**Fragment tekstu**

-
Coś już napisał
Pytanie
Pojawiło się pytanie Kol. Mungo: Jak udało Ci się namówić tych ludzi z hałd na zdjęcia i na to, żeby oni tak opowiadali o sobie? Ze skromnego, ale własnego bagażu doświadczeń, wiem że tacy ludzie są zazwyczaj zamknięci na obcych, szczególnie z aparatem.
Ludzie z hałdy. Życie znają z najtrudniejszej strony. Codziennie grupa przyjaciół zbiera się i pracuje aby zarobić parę złotych, żeby przetrwać.
Od jakiegoś czasu wiedziałem, że na tej hałdzie pracują osoby które zbierają węgiel. Przez parę dni kręciłem się wokół nich. Z ciekawości. Przyszedł dzień kiedy postanowiłem ich poznać. Zawsze w mojej pracy kieruję się zasadą, po pierwsze – szczerość. Trzeba przedstawić siebie, wytłumaczyć co się chce zrobić, jaki się ma pomysł, plan, po co, dla kogo. W moim przypadku chodziło o reportaż dla „Gazety”. U hałdziarzy nie było wyjątku. Przedstawiłem te, najważniejsze punkty i ku mojemu zdziwieniu powiedzieli, że nie ma żadnego problemu. Postawili jeden warunek, absolutnie nie zgadzają się na zdjęcia kobiet i dzieci które z nimi przebywały. Dotrzymanie takich umów jest „żelazną zasadą” reportera. Na tym opiera się zaufanie. Spotykamy się nie na swoim, gruncie, w nie swojej rzeczywistości i dlatego trzeba poddać się zasadom otaczającego nas w danym momencie środowiska. Zaufanie jest warunkiem działania. Chodzi o takie stwierdzenie: my dajemy ci to o co prosisz ale uszanuj nasze uwagi – wtedy między nami relacja ułoży się pomyślnie.
Kiedy każdy podał mi rękę i przedstawił się, usiedliśmy na „kiblach” i zaczęliśmy rozmawiać. Oni porzucili swoje zajęcia, zebrali w kółko. Zapytałem czy mogę nagrywać dźwięki na MD. Nie mieli nic przeciwko. Dźwięki te chciałem zmontować i dodać do zdjęć – efekt na stronie. I tak przegadaliśmy cały dzień. Hałdziarze po skończonej pracy, wieczorem zawsze wybierali się na piwo do oddalonej o 15 minut spacerem knajpy. Zaproponowali abyśmy się tam wybrali wspólnie. Odpowiedziałem, że odprowadzę ich do knajpy ale na piwo niechętnie, że czas wracać. Powiedzieli: idziemy razem, więc poszliśmy. Kiedy byliśmy już na miejscu powiedziałem raz jeszcze, że niechętnie. Antek się obruszył (Antek siedzi przed „szałasem” na hałdzie) popatrzył wprost w oczy i powiedział: „Czy Ty wstydzisz się, aby ci tacy biedacy jak my postawili piwo?” Wzruszyłem się. Tego dnia późno wróciłem do domu. Następnego czułem się ich.

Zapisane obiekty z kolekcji

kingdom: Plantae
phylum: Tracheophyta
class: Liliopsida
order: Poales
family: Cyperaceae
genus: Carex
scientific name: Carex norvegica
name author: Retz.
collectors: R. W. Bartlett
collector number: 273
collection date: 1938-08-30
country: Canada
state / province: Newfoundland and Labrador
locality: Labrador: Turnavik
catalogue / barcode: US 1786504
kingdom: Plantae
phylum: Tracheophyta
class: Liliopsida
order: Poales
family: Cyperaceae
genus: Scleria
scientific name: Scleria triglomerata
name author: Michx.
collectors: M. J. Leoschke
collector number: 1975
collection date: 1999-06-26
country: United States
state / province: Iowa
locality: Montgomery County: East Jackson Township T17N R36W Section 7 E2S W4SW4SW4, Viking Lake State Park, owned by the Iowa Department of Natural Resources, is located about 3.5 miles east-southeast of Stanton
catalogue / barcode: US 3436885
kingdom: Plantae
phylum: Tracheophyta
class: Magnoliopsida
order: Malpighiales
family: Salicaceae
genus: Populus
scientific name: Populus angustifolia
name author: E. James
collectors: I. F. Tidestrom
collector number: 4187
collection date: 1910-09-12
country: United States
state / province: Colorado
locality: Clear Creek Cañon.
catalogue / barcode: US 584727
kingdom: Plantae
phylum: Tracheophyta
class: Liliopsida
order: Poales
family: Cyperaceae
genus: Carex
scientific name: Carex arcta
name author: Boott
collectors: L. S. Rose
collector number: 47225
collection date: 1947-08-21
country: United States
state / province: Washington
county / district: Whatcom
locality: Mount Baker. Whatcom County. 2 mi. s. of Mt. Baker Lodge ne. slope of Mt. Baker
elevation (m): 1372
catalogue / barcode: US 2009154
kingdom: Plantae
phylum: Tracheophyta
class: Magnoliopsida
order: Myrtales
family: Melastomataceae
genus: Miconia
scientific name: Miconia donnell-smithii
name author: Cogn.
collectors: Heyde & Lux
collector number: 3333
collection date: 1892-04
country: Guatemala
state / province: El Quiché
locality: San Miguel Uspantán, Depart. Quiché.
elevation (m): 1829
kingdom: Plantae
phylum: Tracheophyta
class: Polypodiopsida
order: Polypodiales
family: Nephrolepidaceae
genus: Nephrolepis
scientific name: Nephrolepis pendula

**Zadania do wykonania**
1) Jaki warunek postawili hałdziarze autorowi tekstu o ludziach z hałdy?
2) Poprowadź dalej tekst o ludziach z hałdy, zaczynając od miejsca po jego ostatnim zdaniu.

**Wyniki kolejnych zadań**
1) Absolutnie nie zgodzili się na zdjęcia kobiet i dzieci, które z nimi przebywały.

2)
Spędziłem z nimi tydzień. Codziennie od 8 do momentu, kiedy kończyli pracę. Obiecałem, że przyniosę gazetę ze zdjęciami, kiedy się ukażą. Trochę się obawiałem, ich reakcji na materiał. Jak go odbiorą, jak będą się czuli przedstawieni przeze mnie, czy nie robiłem im krzywdy. Kiedy gazeta się ukazała, szybko zjawiłem się na hałdzie i zaskoczenie. Przypadkowo ktoś z nich kupił już gazetę. Ja przyszedłem a oni wyszli mi naprzeciwko wymachując stronami z reportażem. Stwierdzili, że jest to cała prawda o nich. Codziennie o nich pamiętam, za lekcję godności.
Najważniejszym „narzędziem” pracy reportera nie jest notatnik, aparat fotograficzny czy dyktafon. Najważniejszym jest uśmiech. Uśmiech, który wynika z możliwości spotkania drugiego człowieka, z tego, że ten drugi człowiek włączył nas, choć na moment w grono swych najbliższych. Bo tylko najbliższym opowiada się o własnym życiu, własnych myślach czy przeżyciach. O sile uśmiechu można przekonać się codziennie, wszędzie. Wystarczy lekko się do kogoś uśmiechać na ulicy a ta druga osoba odwdzięczy się na pewno i wszyscy będą mieli dobry dzień. To działa! Ja nie mogę zapomnieć kilku takich odwzajemnionych uśmiechów.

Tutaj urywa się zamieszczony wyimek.